Plain-text document sources:
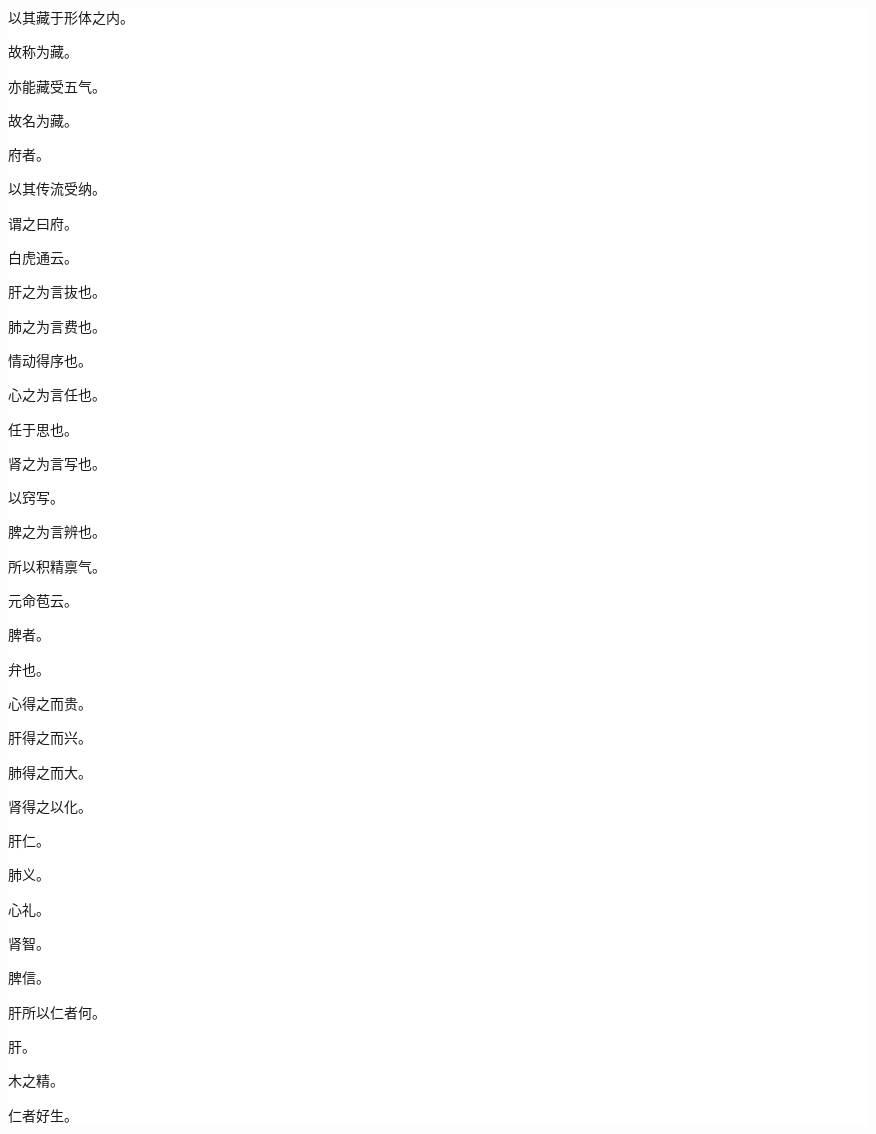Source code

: 以其藏于形体之内。

故称为藏。

亦能藏受五气。

故名为藏。

府者。

以其传流受纳。

谓之曰府。

白虎通云。

肝之为言抜也。

肺之为言费也。

情动得序也。

心之为言任也。

任于思也。

肾之为言写也。

以窍写。

脾之为言辨也。

所以积精禀气。

元命苞云。

脾者。

弁也。

心得之而贵。

肝得之而兴。

肺得之而大。

肾得之以化。

肝仁。

肺义。

心礼。

肾智。

脾信。

肝所以仁者何。

肝。

木之精。

仁者好生。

● Problem requirements
This exercise asks for the data above to be given again exactly, without pictures.

● Response
Source code

: 以其藏于形体之内。

故称为藏。

亦能藏受五气。

故名为藏。

府者。

以其传流受纳。

谓之曰府。

白虎通云。

肝之为言抜也。

肺之为言费也。

情动得序也。

心之为言任也。

任于思也。

肾之为言写也。

以窍写。

脾之为言辨也。

所以积精禀气。

元命苞云。

脾者。

弁也。

心得之而贵。

肝得之而兴。

肺得之而大。

肾得之以化。

肝仁。

肺义。

心礼。

肾智。

脾信。

肝所以仁者何。

肝。

木之精。

仁者好生。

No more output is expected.